Hacker News new | past | comments | ask | show | jobs | submit login
Ask HN: We just migrated from SQL Server to MongoDB - ask us anything
26 points by rfurlan on Oct 21, 2011 | hide | past | favorite | 32 comments

I have two customers (I am a consultant) who use MongoDB - one uses paid-for support from 10gen (which seems very good, BTW) and one doesn't. Just curious: are you using paid for support, or investing instead on learning everything you can about MongoDB?

BTW, I like your choice: MongoDB is a great developer experience, if you can lighten up on needing immediate consistency.
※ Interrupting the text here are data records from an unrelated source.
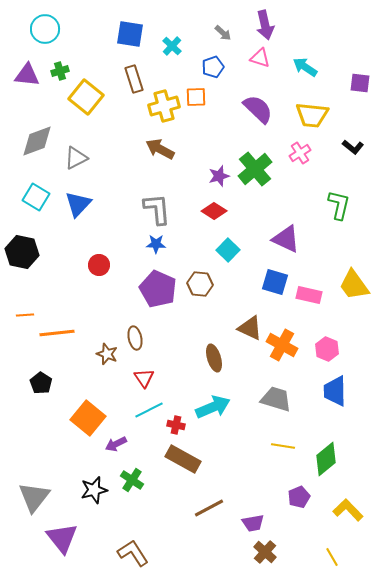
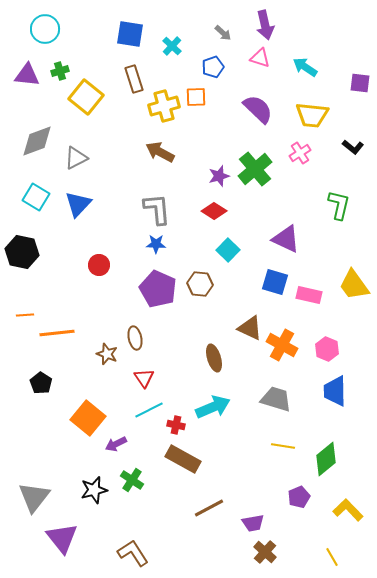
brown arrow at (160, 149): moved 3 px down
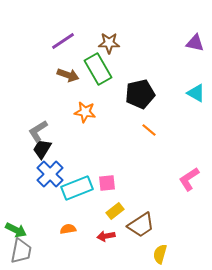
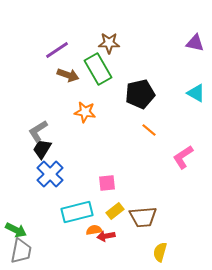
purple line: moved 6 px left, 9 px down
pink L-shape: moved 6 px left, 22 px up
cyan rectangle: moved 24 px down; rotated 8 degrees clockwise
brown trapezoid: moved 2 px right, 8 px up; rotated 28 degrees clockwise
orange semicircle: moved 26 px right, 1 px down
yellow semicircle: moved 2 px up
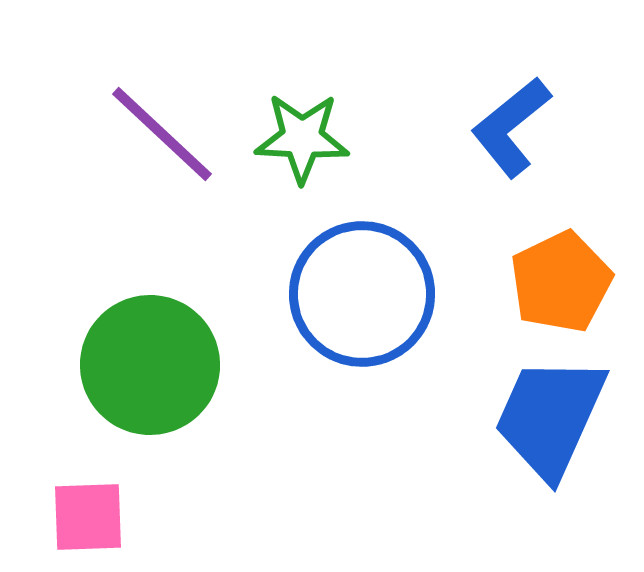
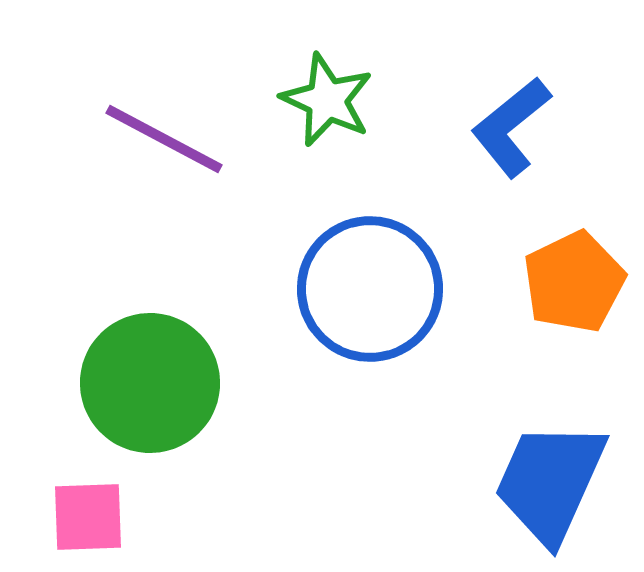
purple line: moved 2 px right, 5 px down; rotated 15 degrees counterclockwise
green star: moved 25 px right, 38 px up; rotated 22 degrees clockwise
orange pentagon: moved 13 px right
blue circle: moved 8 px right, 5 px up
green circle: moved 18 px down
blue trapezoid: moved 65 px down
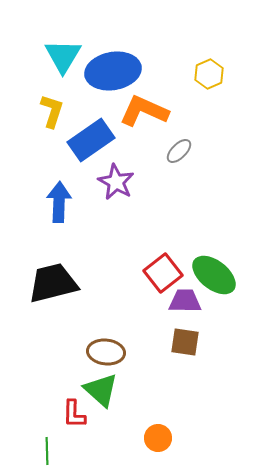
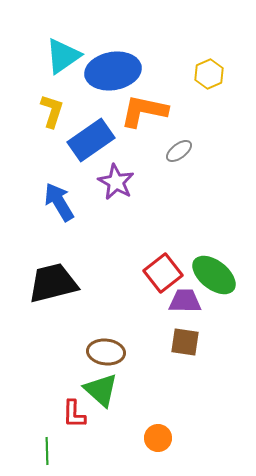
cyan triangle: rotated 24 degrees clockwise
orange L-shape: rotated 12 degrees counterclockwise
gray ellipse: rotated 8 degrees clockwise
blue arrow: rotated 33 degrees counterclockwise
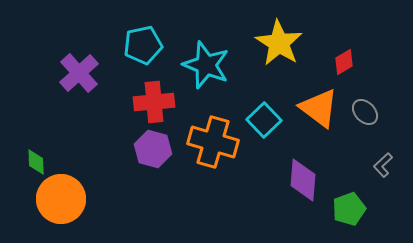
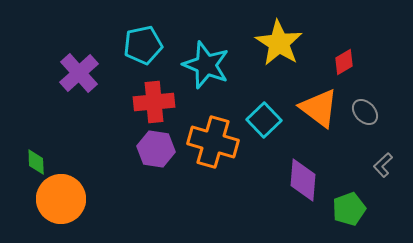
purple hexagon: moved 3 px right; rotated 6 degrees counterclockwise
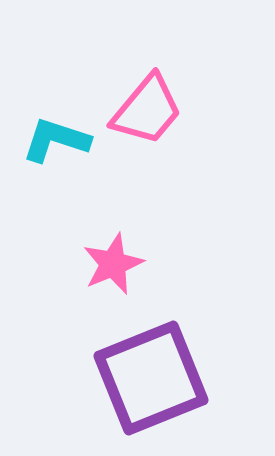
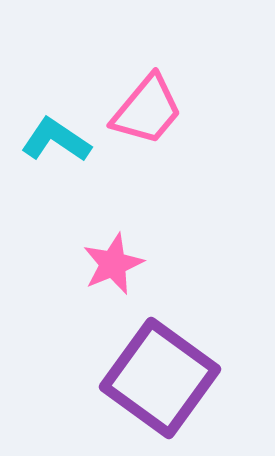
cyan L-shape: rotated 16 degrees clockwise
purple square: moved 9 px right; rotated 32 degrees counterclockwise
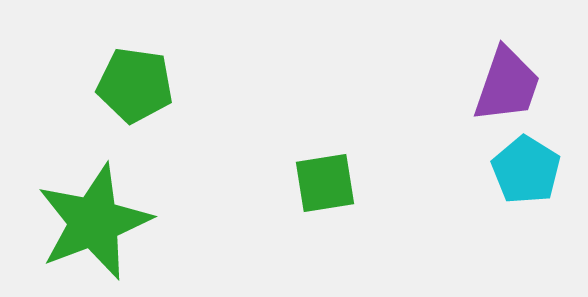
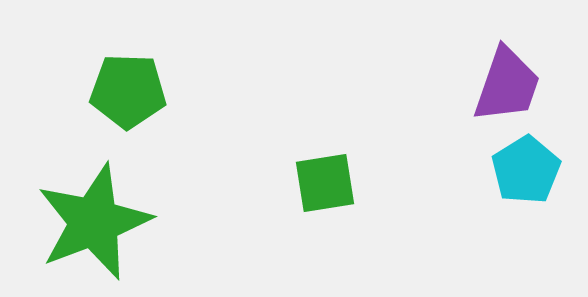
green pentagon: moved 7 px left, 6 px down; rotated 6 degrees counterclockwise
cyan pentagon: rotated 8 degrees clockwise
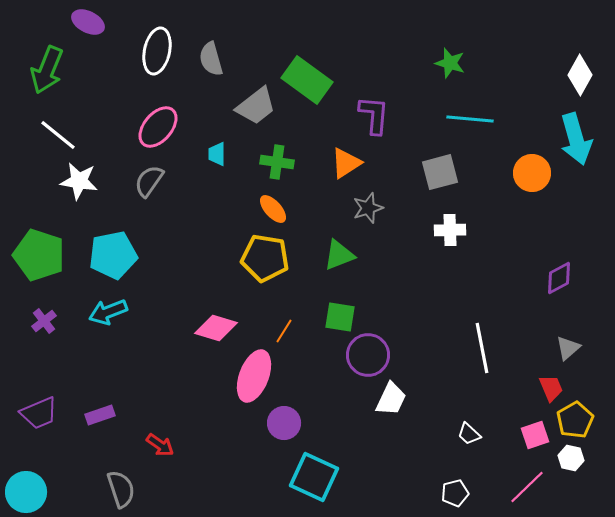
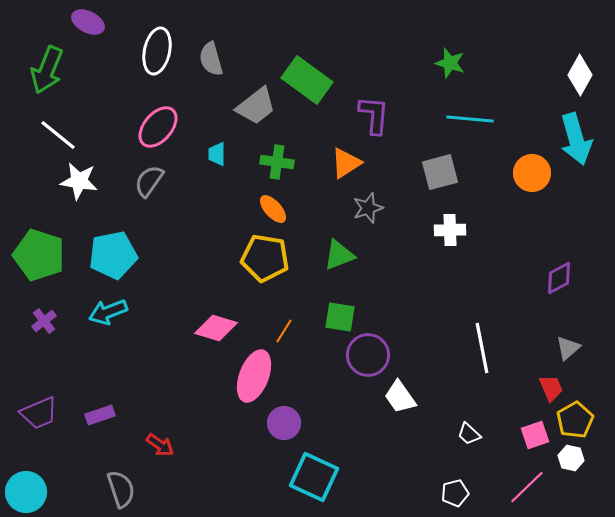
white trapezoid at (391, 399): moved 9 px right, 2 px up; rotated 120 degrees clockwise
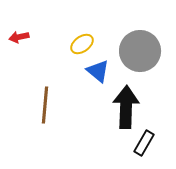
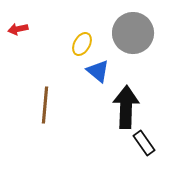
red arrow: moved 1 px left, 8 px up
yellow ellipse: rotated 25 degrees counterclockwise
gray circle: moved 7 px left, 18 px up
black rectangle: rotated 65 degrees counterclockwise
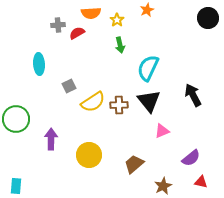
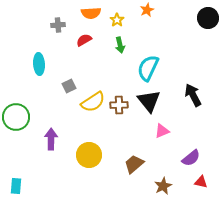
red semicircle: moved 7 px right, 7 px down
green circle: moved 2 px up
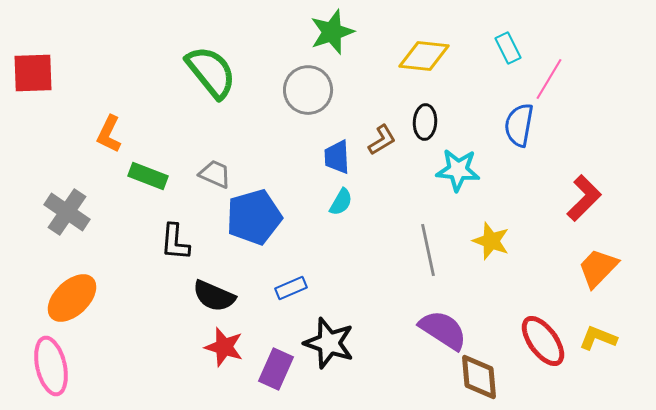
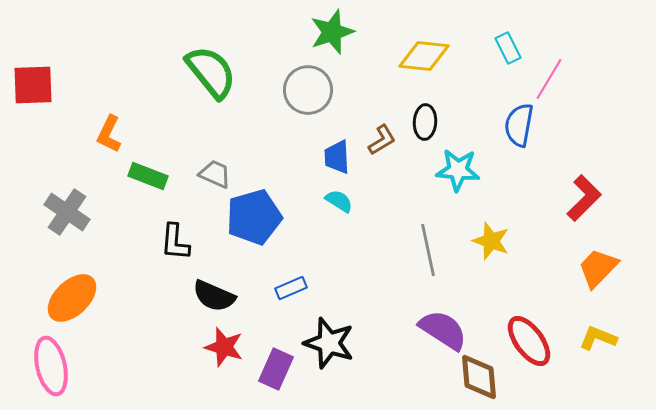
red square: moved 12 px down
cyan semicircle: moved 2 px left, 1 px up; rotated 88 degrees counterclockwise
red ellipse: moved 14 px left
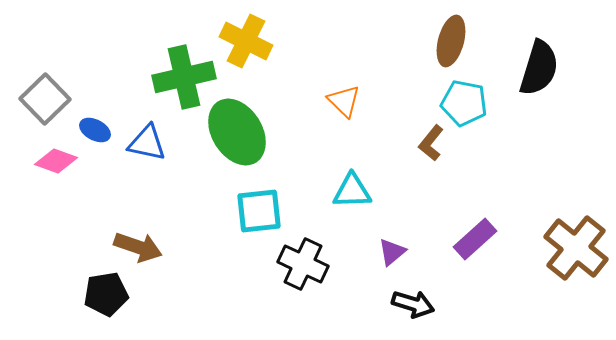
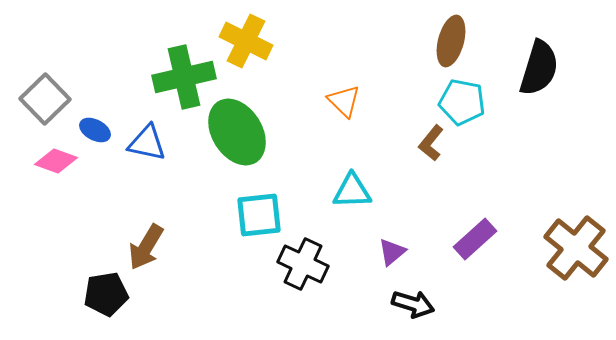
cyan pentagon: moved 2 px left, 1 px up
cyan square: moved 4 px down
brown arrow: moved 8 px right; rotated 102 degrees clockwise
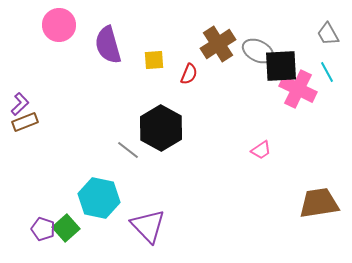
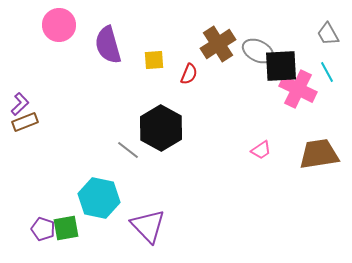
brown trapezoid: moved 49 px up
green square: rotated 32 degrees clockwise
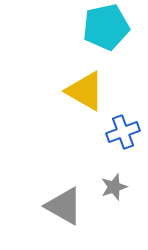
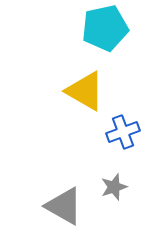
cyan pentagon: moved 1 px left, 1 px down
Also, re: backups: why don't you run a slave that you take offline a few times an hour to snapshot? Low ceremony doing this, and I would feel better about the safety of your data. It is pretty easy to run a cron job that cleanly shuts down a slave, ZIPs a backup to S3 (or where ever), and restarts the slave.

We are currently not paying for support, although 10Gen is a pleasure to work with even when you are not paying them anything - they are very helpful!

Thanks for the tip, we might do that eventually :)

Thanks for sharing your experience. Having performed a sort of reverse migration (mongodb -> pgsql), I'd have a few questions.

Is it possible to know the use case of your setup? Which size (storage, load etc.) are you currently operating at? What is the projected growth in the medium term? What is main the benefit of this migration? Is MongoDB solving a specific problem that could not have been addressed by mysql/pgsql (or some document oriented/nosql other than mongo)? Are you using any ORM and/or middleware to interface to MongoDB?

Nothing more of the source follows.